Islamic State claimed a suicide attack on the Libyan Foreign Ministry’s headquarters in Tripoli that officials said killed three people, in the latest blow to efforts to stabilize the war-ravaged North African nation.
Gunmen opened fire on the ministry and one of them blew himself up, the Foreign Ministry said in a statement. At least 18 others were wounded, Interior Minister Fathi Bashagha said in a televised news conference, putting the death toll at two. It wasn’t immediately possible to reconcile the difference in the toll.
The blast set off a fire inside the building, and black smoke could be seen billowing from its windows, footage from state television showed. The pavement outside was scattered with glass and debris, and nearby cars were on fire.

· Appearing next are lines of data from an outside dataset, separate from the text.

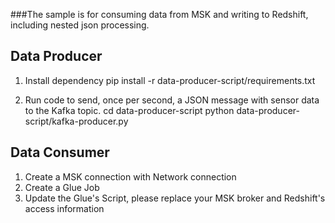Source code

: ###The sample is for consuming data from MSK and writing to Redshift, including nested json processing.


## Data Producer
1. Install dependency
pip install -r data-producer-script/requirements.txt

2. Run code to send, once per second, a JSON message with sensor data to the Kafka topic.
cd data-producer-script
python data-producer-script/kafka-producer.py

## Data Consumer 
1. Create a MSK connection with Network connection 
2. Create a Glue Job 
3. Update the Glue's Script, please replace your MSK broker and Redshift's access information



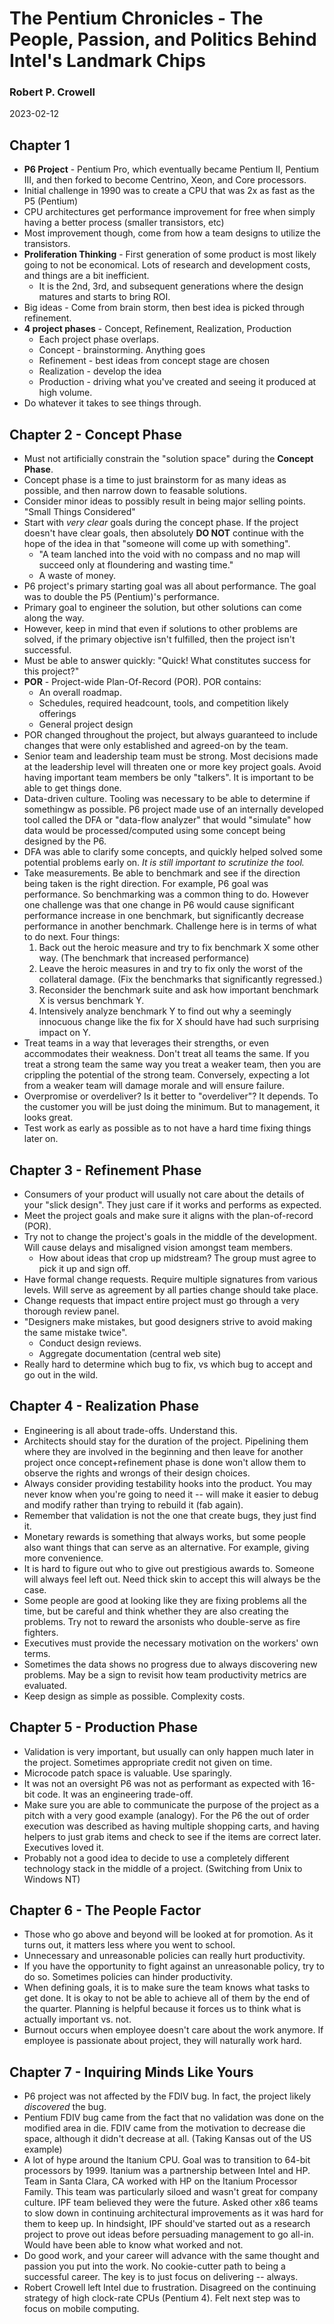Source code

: # The Pentium Chronicles - The People, Passion, and Politics Behind Intel's Landmark Chips

### Robert P. Crowell

2023-02-12

## Chapter 1
* **P6 Project** - Pentium Pro, which eventually became Pentium II, Pentium III, and then forked to become Centrino, Xeon, and Core processors.
* Initial challenge in 1990 was to create a CPU that was 2x as fast as the P5 (Pentium)
* CPU architectures get performance improvement for free when simply having a better process (smaller transistors, etc)
* Most improvement though, come from how a team designs to utilize the transistors. 
* **Proliferation Thinking** - First generation of some product is most likely going to not be economical. Lots of research and development costs, and things are a bit inefficient.
  * It is the 2nd, 3rd, and subsequent generations where the design matures and starts to bring ROI. 
* Big ideas - Come from brain storm, then best idea is picked through refinement.
* **4 project phases** - Concept, Refinement, Realization, Production
  * Each project phase overlaps.
  * Concept - brainstorming. Anything goes
  * Refinement - best ideas from concept stage are chosen
  * Realization - develop the idea
  * Production - driving what you've created and seeing it produced at high volume.
* Do whatever it takes to see things through.

## Chapter 2 - Concept Phase
* Must not artificially constrain the "solution space" during the **Concept Phase**.
* Concept phase is a time to just brainstorm for as many ideas as possible, and then narrow down to feasable solutions.
* Consider minor ideas to possibly result in being major selling points. "Small Things Considered"
* Start with _very clear_ goals during the concept phase. If the project doesn't have clear goals, then absolutely **DO NOT** continue with the hope of the idea in that "someone will come up with something". 
  * "A team lanched into the void with no compass and no map will succeed only at floundering and wasting time."
  * A waste of money.
* P6 project's primary starting goal was all about performance. The goal was to double the P5 (Pentium)'s performance.
* Primary goal to engineer the solution, but other solutions can come along the way.
* However, keep in mind that even if solutions to other problems are solved, if the primary objective isn't fulfilled, then the project isn't successful.
* Must be able to answer quickly: "Quick! What constitutes success for this project?"
* **POR** - Project-wide Plan-Of-Record (POR). POR contains:
  * An overall roadmap.
  * Schedules, required headcount, tools, and competition likely offerings
  * General project design
* POR changed throughout the project, but always guaranteed to include changes that were only established and agreed-on by the team.
* Senior team and leadership team must be strong. Most decisions made at the leadership level will threaten one or more key project goals. Avoid having important team members be only "talkers". It is important to be able to get things done.
* Data-driven culture. Tooling was necessary to be able to determine if somethingw as possible. P6 project made use of an internally developed tool called the DFA or "data-flow analyzer" that would "simulate" how data would be processed/computed using some concept being designed by the P6. 
* DFA was able to clarify some concepts, and quickly helped solved some potential problems early on. _It is still important to scrutinize the tool._
* Take measurements. Be able to benchmark and see if the direction being taken is the right direction. For example, P6 goal was performance. So benchmarking was a common thing to do. However one challenge was that one change in P6 would cause significant performance increase in one benchmark, but significantly decrease performance in another benchmark. Challenge here is in terms of what to do next. Four things:
  1. Back out the heroic measure and try to fix benchmark X some other way. (The benchmark that increased performance)
  2. Leave the heroic measures in and try to fix only the worst of the collateral damage. (Fix the benchmarks that significantly regressed.)
  3. Reconsider the benchmark suite and ask how important benchmark X is versus benchmark Y.
  4. Intensively analyze benchmark Y to find out why a seemingly innocuous change like the fix for X should have had such surprising impact on Y. 
* Treat teams in a way that leverages their strengths, or even accommodates their weakness. Don't treat all teams the same. If you treat a strong team the same way you treat a weaker team, then you are crippling the potential of the strong team. Conversely, expecting a lot from a weaker team will damage morale and will ensure failure.
* Overpromise or overdeliver? Is it better to "overdeliver"? It depends. To the customer you will be just doing the minimum. But to management, it looks great. 
* Test work as early as possible as to not have a hard time fixing things later on.

## Chapter 3 - Refinement Phase
* Consumers of your product will usually not care about the details of your "slick design". They just care if it works and performs as expected.
* Meet the project goals and make sure it aligns with the plan-of-record (POR).
* Try not to change the project's goals in the middle of the development. Will cause delays and misaligned vision amongst team members.
  * How about ideas that crop up midstream? The group must agree to pick it up and sign off.
* Have formal change requests. Require multiple signatures from various levels. Will serve as agreement by all parties change should take place.
* Change requests that impact entire project must go through a very thorough review panel.
* "Designers make mistakes, but good designers strive to avoid making the same mistake twice".
  * Conduct design reviews.
  * Aggregate documentation (central web site)
* Really hard to determine which bug to fix, vs which bug to accept and go out in the wild.

## Chapter 4 - Realization Phase
* Engineering is all about trade-offs. Understand this.
* Architects should stay for the duration of the project. Pipelining them where they are involved in the beginning and then leave for another project once concept+refinement phase is done won't allow them to observe the rights and wrongs of their design choices.
* Always consider providing testability hooks into the product. You may never know when you're going to need it -- will make it easier to debug and modify rather than trying to rebuild it (fab again).
* Remember that validation is not the one that create bugs, they just find it. 
* Monetary rewards is something that always works, but some people also want things that can serve as an alternative. For example, giving more convenience.
* It is hard to figure out who to give out prestigious awards to. Someone will always feel left out. Need thick skin to accept this will always be the case.
* Some people are good at looking like they are fixing problems all the time, but be careful and think whether they are also creating the problems. Try not to reward the arsonists who double-serve as fire fighters.
* Executives must provide the necessary motivation on the workers' own terms.
* Sometimes the data shows no progress due to always discovering new problems. May be a sign to revisit how team productivity metrics are evaluated.
* Keep design as simple as possible. Complexity costs.

## Chapter 5 - Production Phase
* Validation is very important, but usually can only happen much later in the project. Sometimes appropriate credit not given on time.
* Microcode patch space is valuable. Use sparingly.
* It was not an oversight P6 was not as performant as expected with 16-bit code. It was an engineering trade-off.
* Make sure you are able to communicate the purpose of the project as a pitch with a very good example (analogy). For the P6 the out of order execution was described as having multiple shopping carts, and having helpers to just grab items and check to see if the items are correct later. Executives loved it.
* Probably not a good idea to decide to use a completely different technology stack in the middle of a project. (Switching from Unix to Windows NT)

## Chapter 6 - The People Factor
* Those who go above and beyond will be looked at for promotion. As it turns out, it matters less where you went to school.
* Unnecessary and unreasonable policies can really hurt productivity.
* If you have the opportunity to fight against an unreasonable policy, try to do so. Sometimes policies can hinder productivity.
* When defining goals, it is to make sure the team knows what tasks to get done. It is okay to not be able to achieve all of them by the end of the quarter. Planning is helpful because it forces us to think what is actually important vs. not.
* Burnout occurs when employee doesn't care about the work anymore. If employee is passionate about project, they will naturally work hard.

## Chapter 7 - Inquiring Minds Like Yours
* P6 project was not affected by the FDIV bug. In fact, the project likely _discovered_ the bug.
* Pentium FDIV bug came from the fact that no validation was done on the modified area in die. FDIV came from the motivation to decrease die space, although it didn't decrease at all. (Taking Kansas out of the US example)
* A lot of hype around the Itanium CPU. Goal was to transition to 64-bit processors by 1999. Itanium was a partnership between Intel and HP. Team in Santa Clara, CA worked with HP on the Itanium Processor Family. This team was particularly siloed and wasn't great for company culture. IPF team believed they were the future. Asked other x86 teams to slow down in continuing architectural improvements as it was hard for them to keep up. In hindsight, IPF should've started out as a research project to prove out ideas before persuading management to go all-in. Would have been able to know what worked and not.
* Do good work, and your career will advance with the same thought and passion you put into the work. No cookie-cutter path to being a successful career. The key is to just focus on delivering -- always.
* Robert Crowell left Intel due to frustration. Disagreed on the continuing strategy of high clock-rate CPUs (Pentium 4). Felt next step was to focus on mobile computing.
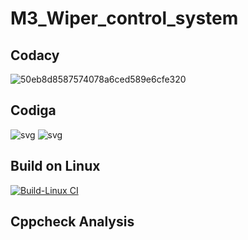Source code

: # M3_Wiper_control_system

## Codacy
![50eb8d8587574078a6ced589e6cfe320](https://user-images.githubusercontent.com/102144142/168418082-b0cd55de-3d17-496d-918d-165aed25b398.svg)


## Codiga

![svg](https://user-images.githubusercontent.com/102144142/168418282-be471358-7569-446c-8078-3aeda5301e2d.svg)
![svg](https://user-images.githubusercontent.com/102144142/168418283-42a9f7a7-cf3f-4a6e-8585-4fd5257ada6c.svg)

## Build on Linux

[![Build-Linux CI](https://github.com/Sudharshank234/M3_Wiper_control_system/actions/workflows/Build%20on%20Linux.yml/badge.svg)](https://github.com/Sudharshank234/M3_Wiper_control_system/actions/workflows/Build%20on%20Linux.yml)

## Cppcheck Analysis



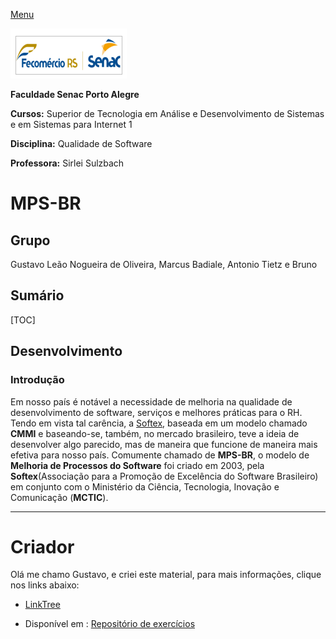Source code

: [Menu](../../README.md)

![Logotipo Senac](../img/senac.png)

**Faculdade Senac Porto Alegre**

**Cursos:** Superior de Tecnologia em Análise e Desenvolvimento de Sistemas e em Sistemas para Internet 1

**Disciplina:** Qualidade de Software

**Professora:** Sirlei Sulzbach

# MPS-BR

## Grupo

Gustavo Leão Nogueira de Oliveira, Marcus Badiale, Antonio Tietz e Bruno

 

## Sumário

[TOC]



## Desenvolvimento

### Introdução 

Em nosso país é notável a necessidade de melhoria na qualidade de desenvolvimento de software, serviços e melhores práticas para o RH. Tendo em vista tal carência, a [Softex](https://softex.br/), baseada em um modelo chamado **CMMI** e baseando-se, também, no mercado brasileiro, teve a ideia de desenvolver algo parecido, mas de maneira que funcione de maneira mais efetiva para nosso país. Comumente chamado de **MPS-BR**, o modelo de **Melhoria de Processos do Software** foi criado em 2003, pela **Softex**(Associação para a Promoção de Excelência do Software Brasileiro) em conjunto com o Ministério da Ciência, Tecnologia, Inovação e Comunicação (**MCTIC**).




---

# Criador

Olá me chamo Gustavo, e criei este material, para mais informações, clique nos links abaixo:

* [LinkTree](https://www.linktree.com.br/gusleaooliveira)


* Disponível em : [Repositório de exercícios](https://gusleaooliveira.github.io/posts/)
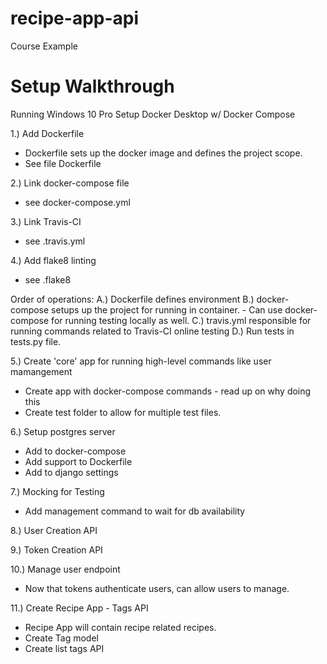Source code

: # recipe-app-api
Course Example

# Setup Walkthrough
Running Windows 10 Pro
Setup Docker Desktop w/ Docker Compose

1.) Add Dockerfile
- Dockerfile sets up the docker image and defines the project scope.
- See file Dockerfile

2.) Link docker-compose file
- see docker-compose.yml

3.) Link Travis-CI
- see .travis.yml

4.) Add flake8 linting
- see .flake8

Order of operations:
A.) Dockerfile defines environment
B.) docker-compose setups up the project for running in container.
    - Can use docker-compose for running testing locally as well.
C.) travis.yml responsible for running commands related to Travis-CI online testing
D.) Run tests in tests.py file.

5.) Create 'core' app for running high-level commands like user mamangement
- Create app with docker-compose commands - read up on why doing this
- Create test folder to allow for multiple test files.

6.) Setup postgres server
- Add to docker-compose
- Add support to Dockerfile
- Add to django settings

7.) Mocking for Testing
- Add management command to wait for db availability

8.) User Creation API

9.) Token Creation API

10.) Manage user endpoint
- Now that tokens authenticate users, can allow users to manage.

11.) Create Recipe App - Tags API
- Recipe App will contain recipe related recipes.
- Create Tag model
- Create list tags API

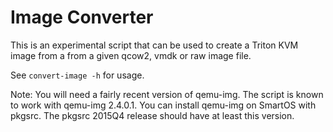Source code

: # Image Converter

This is an experimental script that can be used to create a Triton KVM image from a from a given qcow2, vmdk or raw image file.

See `convert-image -h` for usage.

Note: You will need a fairly recent version of qemu-img. The script is known to work with qemu-img 2.4.0.1. You can install qemu-img on SmartOS with pkgsrc. The pkgsrc 2015Q4 release should have at least this version.
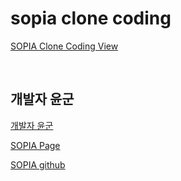 # sopia clone coding

[SOPIA Clone Coding View](https://ppotatog.github.io/sopia/view/)

<br/>

## 개발자 윤군

[개발자 윤군](https://github.com/raravel)

[SOPIA Page](https://sopia-bot.github.io/)

[SOPIA github](https://github.com/sopia-bot/SOPIA)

Libya Province, a local arm of Islamic State, claimed credit for the attack in a statement posted to its Amaq news agency and distributed by SITE Intelligence Group, which monitors global terrorist activity. Though the group has been severely weakened in its strongholds in Syria and Iraq since the height of its power, its affiliates still operate in countries including Libya.
Islamic State had been forced to withdraw from the towns and cities it held in Libya to regroup in the south. But in a reflection of its resilience in the largely lawless nation, it has conducted a series of attacks including an assault on the Libyan National Oil Corp. headquarters in Tripoli in September.
Government installations in the capital and elsewhere in the country have repeatedly come under attack assailants ranging from rival militias to Islamic State militants.
“There is chaos in the security situation that’s aiding terrorists,” Bashagha said, stressing that there was no coordination between security services and that in the two months since he assumed the post, he has found that the ministry lacked the resources to effectively do its job and that it didn’t bear responsibility for the attack. “If we can’t build a nation, then Libyans are in danger.”
Officials have been largely powerless to halt the violence as rival governments vie for power in a political tug-of-war that has stunted attempts to stabilize and rebuild the nation that sits atop Africa’s largest proven reserves of crude.
In a reflection of the state of affairs in the country, Bashagha, who is one of the leaders of Misrata, a city home to one of the most powerful militias, said that some foreign government reach out directly to various militias on security matters instead of contacting the ministry. He said that a new agency would be set up to oversee the security services.